• _Task directions_: From the first line to the last, copy the material word for word; pictures stay out.

• _Provided material_:
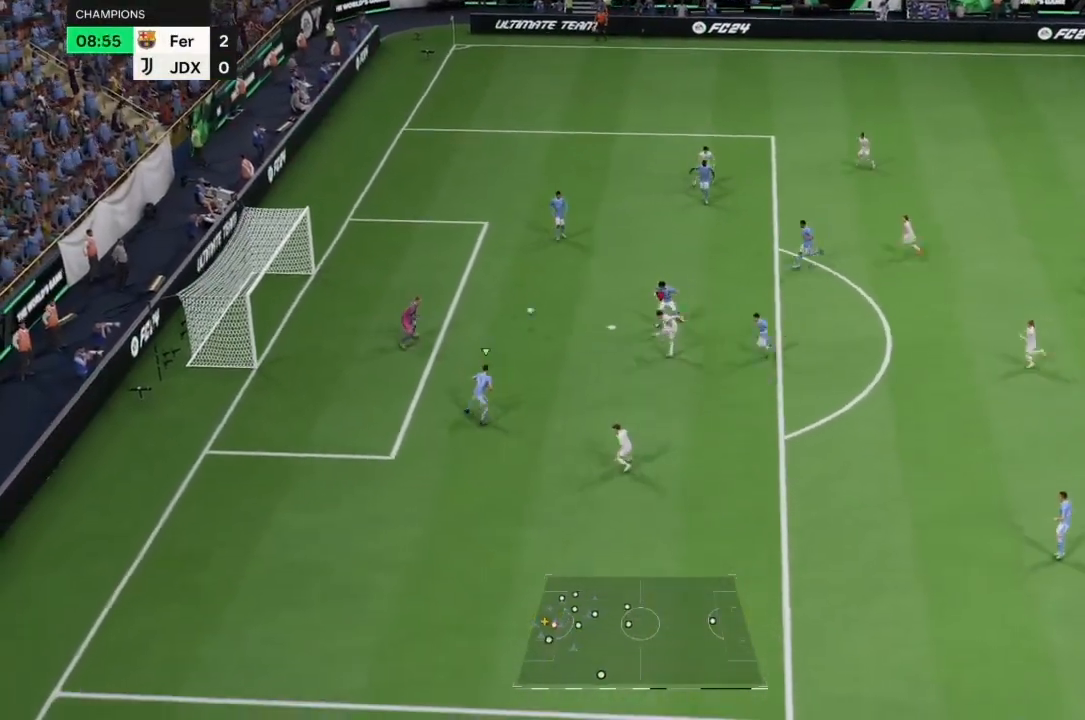
{"dt_ms": 500, "buttons": [], "left_stick": "center", "right_stick": "center", "events": []}
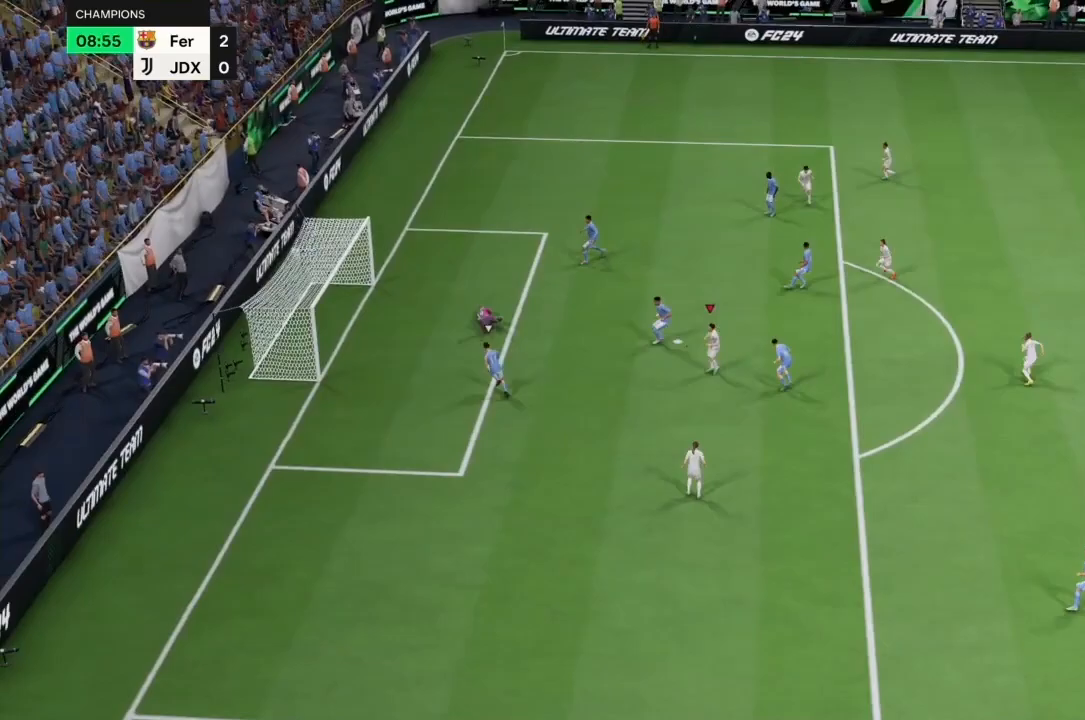
{"dt_ms": 500, "buttons": [], "left_stick": "center", "right_stick": "center", "events": []}
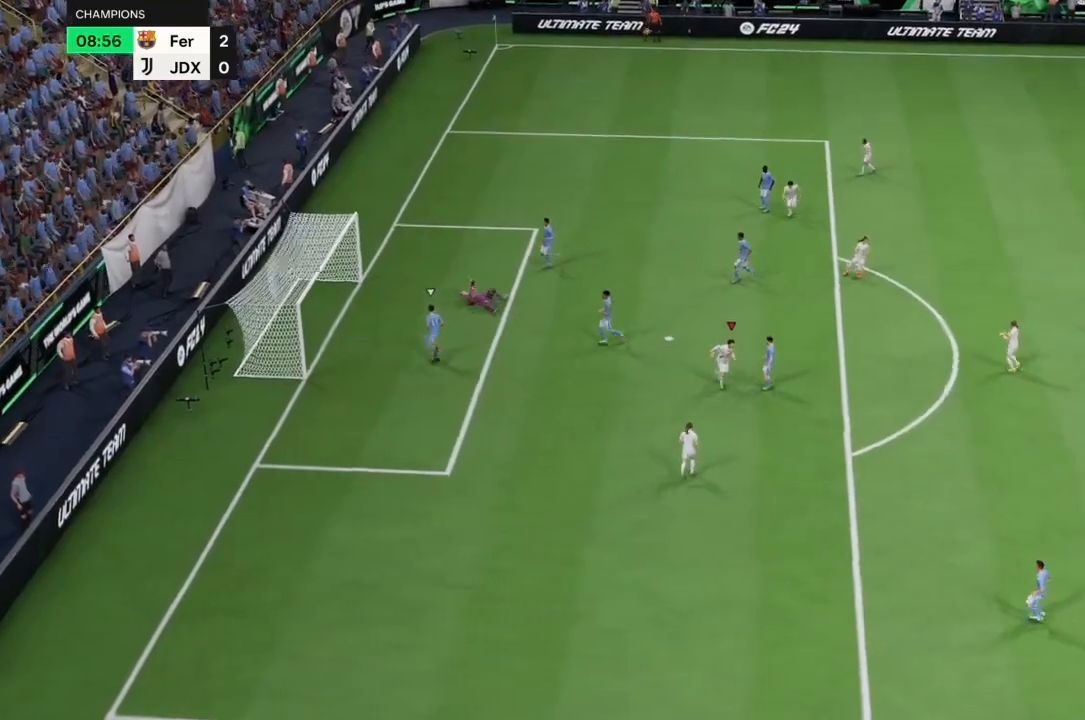
{"dt_ms": 500, "buttons": [], "left_stick": "center", "right_stick": "center", "events": []}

• _Written response_:
{"dt_ms": 500, "buttons": [], "left_stick": "center", "right_stick": "center", "events": []}
{"dt_ms": 500, "buttons": [], "left_stick": "center", "right_stick": "center", "events": []}
{"dt_ms": 500, "buttons": [], "left_stick": "center", "right_stick": "center", "events": []}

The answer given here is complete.